Informed by and reflective of Brooks’ characteristically multifaceted approach, the exhibition weaves themes such as femininity, girlhood, queerness, family, and the black church through these elements. Underpinned by the artist’s experience as an International Development practitioner, Can I get A Witness enriches his innovative portfolio, driven by a passion for addressing matters of social justice within the creative sector. Crucially, the exhibition reflects Brooks’ upbringing within a Black, female-led home. Although currently based in London, the artist is originally from Chicago, Illinois.

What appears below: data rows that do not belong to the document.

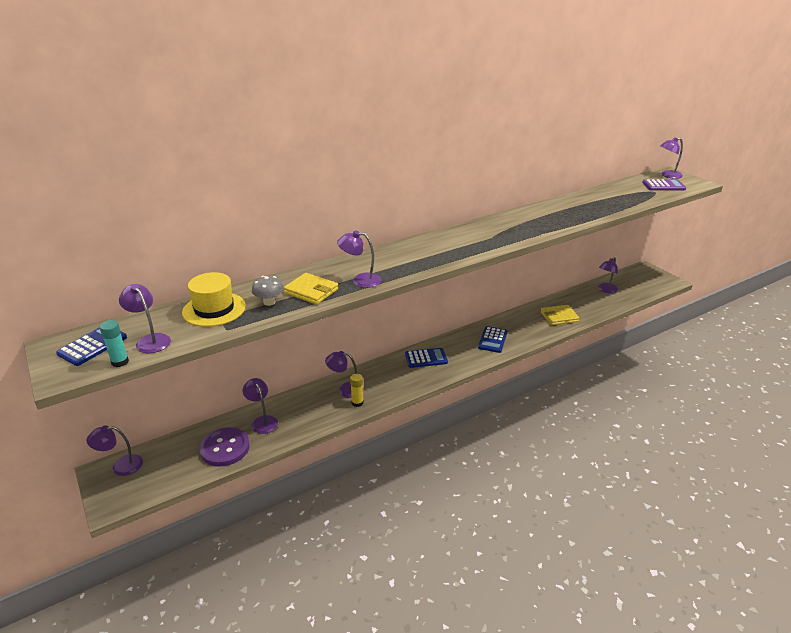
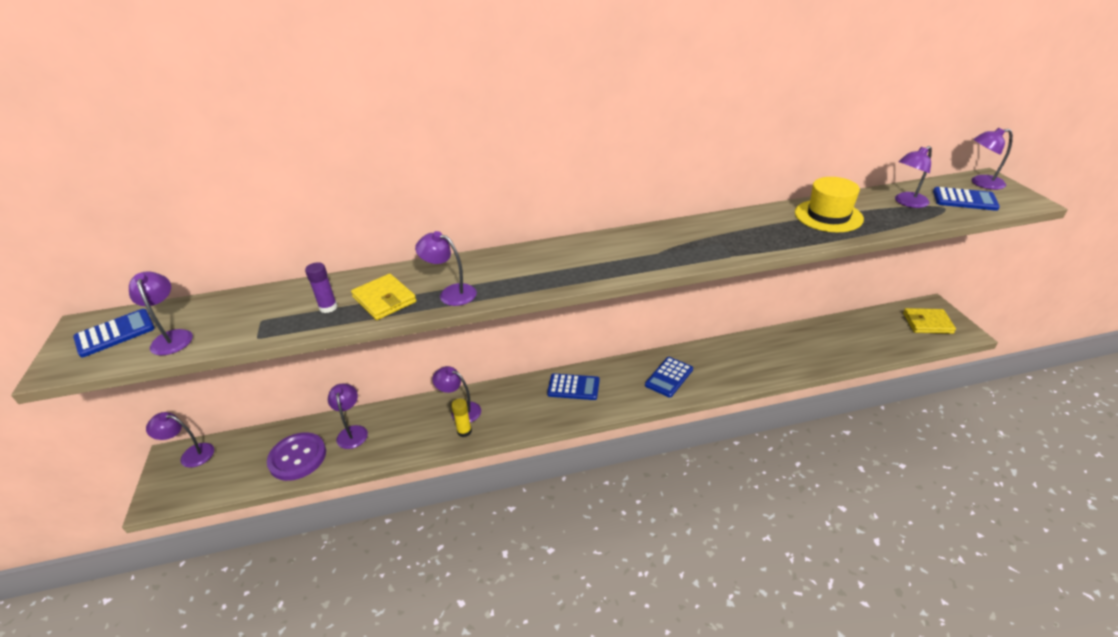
camera: 20 degrees right, 5 degrees up
(120, 362) = (122, 361): turquoise glue stick -> none
(214, 309) = (265, 307): yellow hat -> yellow hat (828, 216)
(269, 302) = (328, 307): grey mushroom -> purple glue stick
(559, 317) = (773, 359): yellow wallet -> yellow wallet (927, 323)
(606, 290) = (859, 330): purple lamp -> purple lamp (907, 202)
(663, 186) = (964, 200): purple calculator -> blue calculator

He explains: “Black women, while making up the majority of congregations in Christian churches across the U.S., and rarely serve as spiritual leaders. The women in the ministry are also entrepreneurs, founders, heads of households, breadwinners; and in the case of my mother: the pastor’s bodyguard”.
Informed by memory and personal circumstance, Can I Get A Witness elucidates and offers testament to positions of power – beyond tilted leadership – held by black women within American church spaces.
More provocatively, where the church is a key pillar of African-American life for many, the exhibition seeks to open dialogue amongst visitors around the impact of religion within Black communities, involving the stigmatisation of sexuality and the erasure of connections to African spiritual practices.
From childhood familial experiences to gender identity and powerful friendships amassed, the previously unseen post-surgery body prints will sit alongside portraits of the artist’s great-grandmother, who hugely influenced their practice in recent residency at the International Slavery Museum in Liverpool.
Where the exploration of collective and personal history is integral to Brooks’ work to date, Can I Get A Witness’ intimate points of inquiry mark the counting evolution of their portfolio.